I’m on the fence about whether to categorize this book as adult or young adult. The protagonist, Fitz, is a 6-year-old when we first meet him. By story’s end, he is in his mid teens. So, by the standard of “how old is the main character?” it would be young adult, but its vocabulary targets an older audience, so in that sense it reads like an adult book.

When we first meet Fitz, he has very little memory of who he is. In fact, he doesn’t even have a name that he can recall. Nothing beyond “Boy.” An old man presumed to be his grandfather is surrendering him to the care of the royal family. Fitz, you see, is the bastard of the crown prince.

Fitz falls in the care of the stable master, Burrich, after the crown prince abdicates his claim to the throne and abandons them both. We soon discover Fitz has a mental ability to bond with animals—an ability called Wit—which Burrich despises and is afraid of.

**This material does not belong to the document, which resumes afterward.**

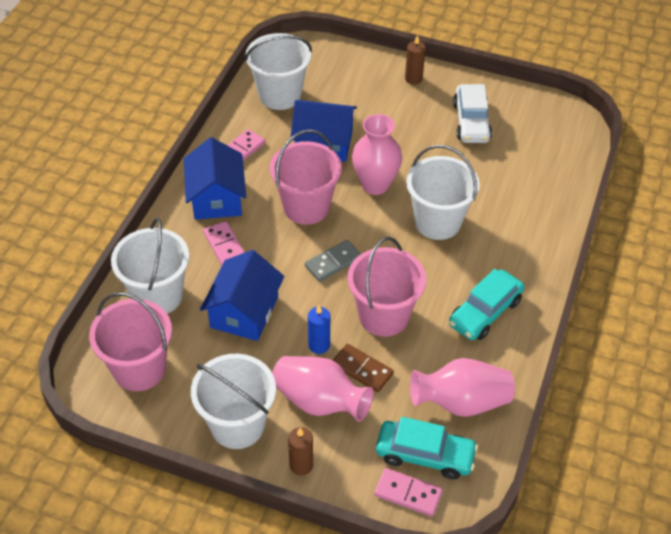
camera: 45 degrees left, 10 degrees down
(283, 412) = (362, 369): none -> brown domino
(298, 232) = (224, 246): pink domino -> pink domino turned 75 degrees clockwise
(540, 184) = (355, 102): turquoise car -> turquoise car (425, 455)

As we follow Fitz’s life, he leaves Burrich’s care and relocates to the palace at the behest of his grandfather, the King. The King has decided the best way to deal with Fitz is to prevent him from becoming a threat to the throne by using him as a royal assassin. Divulging more of the plot would be bordering on spoiler territory, so I won’t. Suffice it to say, that this is a somewhat lengthy (464 pages in this version) introduction to a fantasy world.

For people who like action-packed fantasy, this isn’t going to fit the bill. Hobb takes her time developing young Fitz—his sense of isolation and abandonment, his search for belonging, his desire to prove himself worthy of being more than an illegitimate child—and I can see where this slow pace might turn off some readers. It’s a very character-driven story, and one that will most appeal to readers who have shared Fitz’s feelings of not quite fitting in anywhere.

For me, it was very relatable, and I found Fitz’s coming of age to be compelling. Hobb proved her writing chops to me when—knowing this was the first in a series and that Fitz was most likely to continue as protagonist—I still felt a sense of dread and worry that he wouldn’t survive a crucial point of the book. I was thinking this was going to be a solid 4-star read all the way until the end of the final chapter, which left me teary-eyed, and caused me to elevate the writing to 5 stars, and Robin Hobb to the ranks of my favorite authors.